|
|
The first generation of the web was concerned mainly with presenting
data in ways convenient for human beings to read, understand, and
interact with. But Tim Berners-Lee's original vision included a
"semantic web" in which not only human beings, but also software
agents, could extract, share, and repurpose information in useful
ways. In other words, the underlying semantics of data on the web
should be discoverable and manipulable by machines as well as by
people.
HTML (possibly augmented by CSS and JavaScript) is very good at
presenting information for human consumption, but the flexibility
allowed by HTML frustrates automated extraction of semantics.

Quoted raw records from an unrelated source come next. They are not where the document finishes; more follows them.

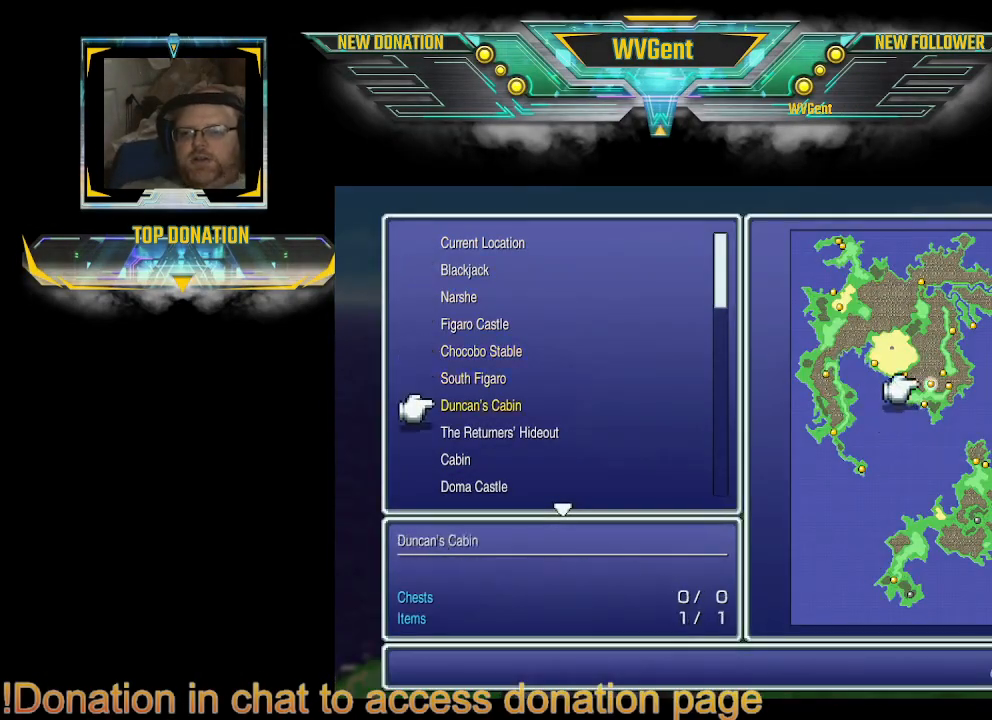
{"buttons": ["DPAD_DOWN"], "left_stick": "center", "right_stick": "center", "events": [[67, "DPAD_DOWN", "down"], [167, "DPAD_DOWN", "up"], [267, "DPAD_DOWN", "down"], [333, "DPAD_DOWN", "up"], [467, "DPAD_DOWN", "down"]]}
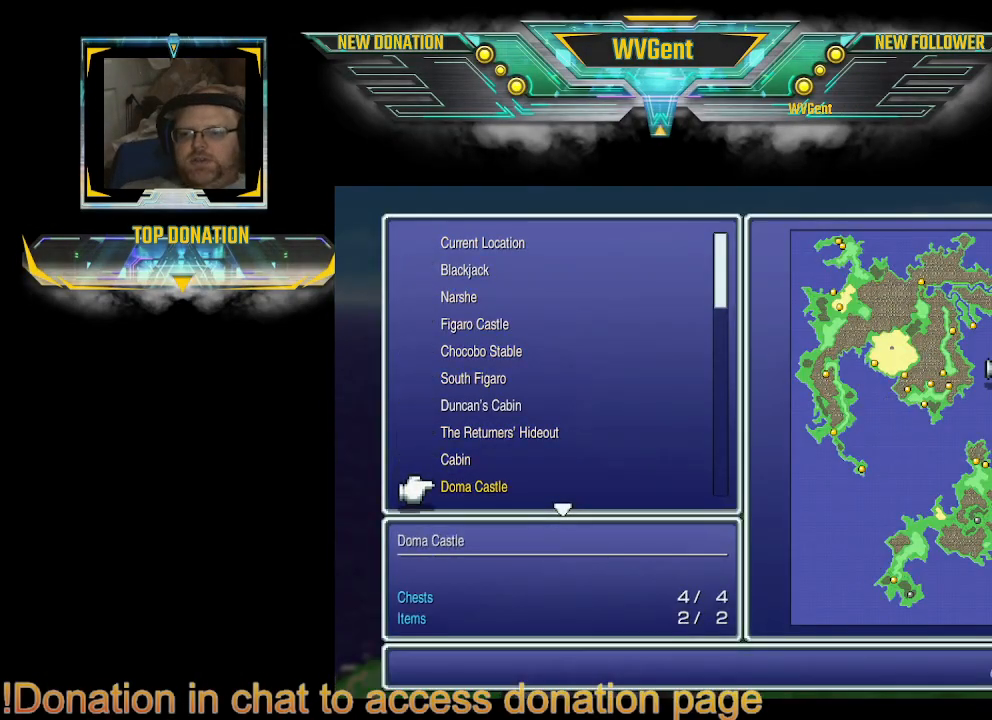
{"buttons": [], "left_stick": "center", "right_stick": "center", "events": [[33, "DPAD_DOWN", "up"]]}
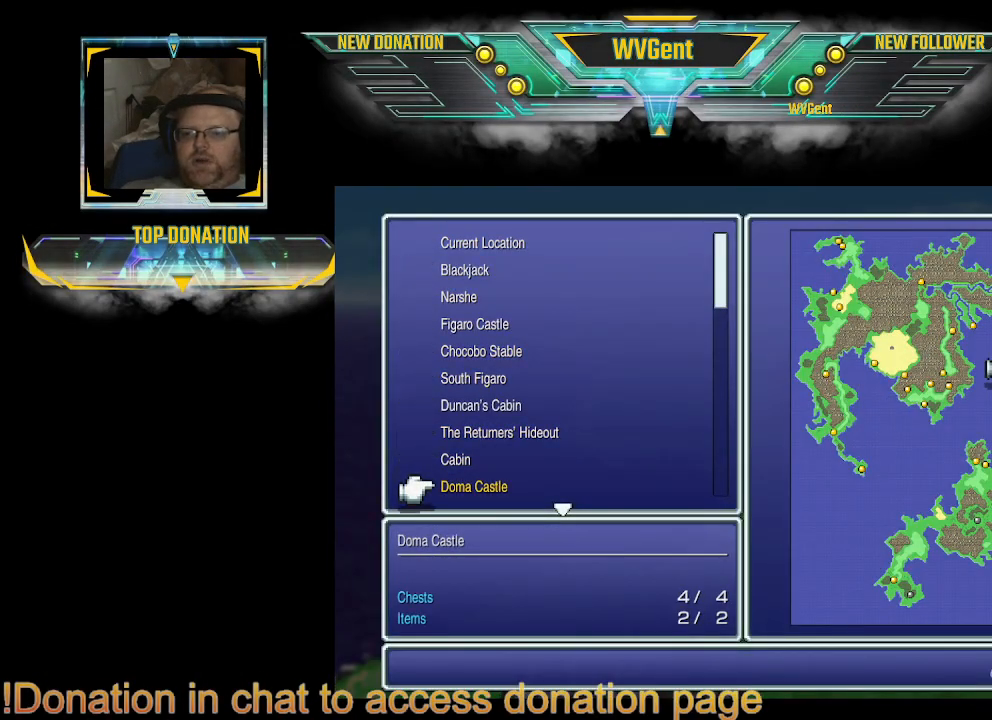
{"buttons": [], "left_stick": "center", "right_stick": "center", "events": [[433, "DPAD_UP", "down"], [500, "DPAD_UP", "up"]]}
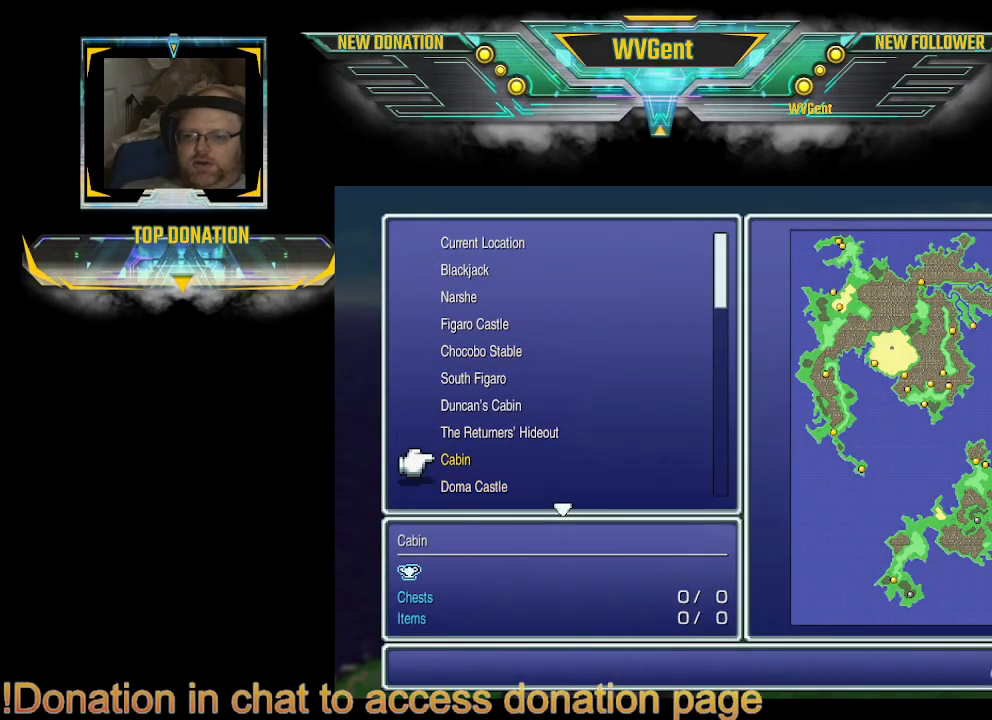
{"buttons": [], "left_stick": "center", "right_stick": "center", "events": [[333, "DPAD_DOWN", "down"], [433, "DPAD_DOWN", "up"]]}
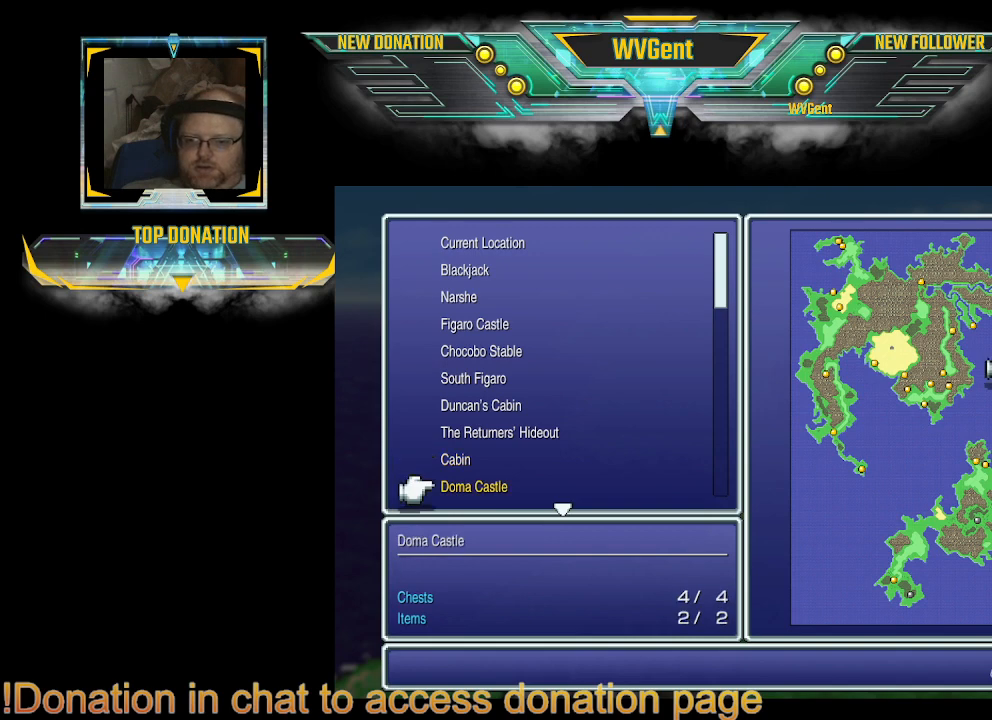
{"buttons": [], "left_stick": "center", "right_stick": "center", "events": [[133, "DPAD_DOWN", "down"], [233, "DPAD_DOWN", "up"]]}
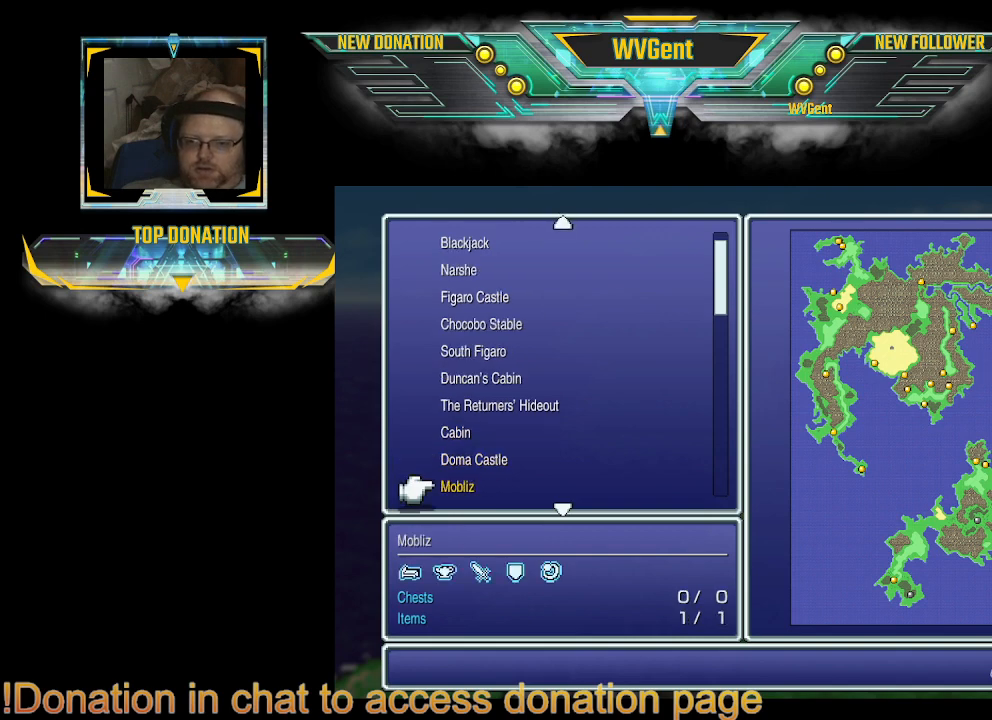
{"buttons": [], "left_stick": "center", "right_stick": "center", "events": []}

Simple example: Suppose several different sites rate restaurants. One
site does it this way, using a simple paragraph structure:
<p>The address of Cafe Marie is 1759 Plymouth Road, Ann Arbor,
Michigan, 48105. Phone 734-662-2272.</p>
<p>Very good; I rate it 3 stars.</p>
A second site uses a list and some explicit line breaks for more
structured formatting:
<ul>
<li>Name: Cafe Marie</li>
<li>Location:<br />
1759 Plymouth Road<br />
Ann Arbor<br />
Michigan 48105
</li>
<li>Telephone: 734-662-2272</li>
<li>Rating: 4 stars (excellent)</li>
</ul>
A third site has yet another format:
<p>Cafe Marie, 1759 Plymouth Road, Ann Arbor, Michigan 48105.
734-662-2272.
As if you should care; I think it's lousy.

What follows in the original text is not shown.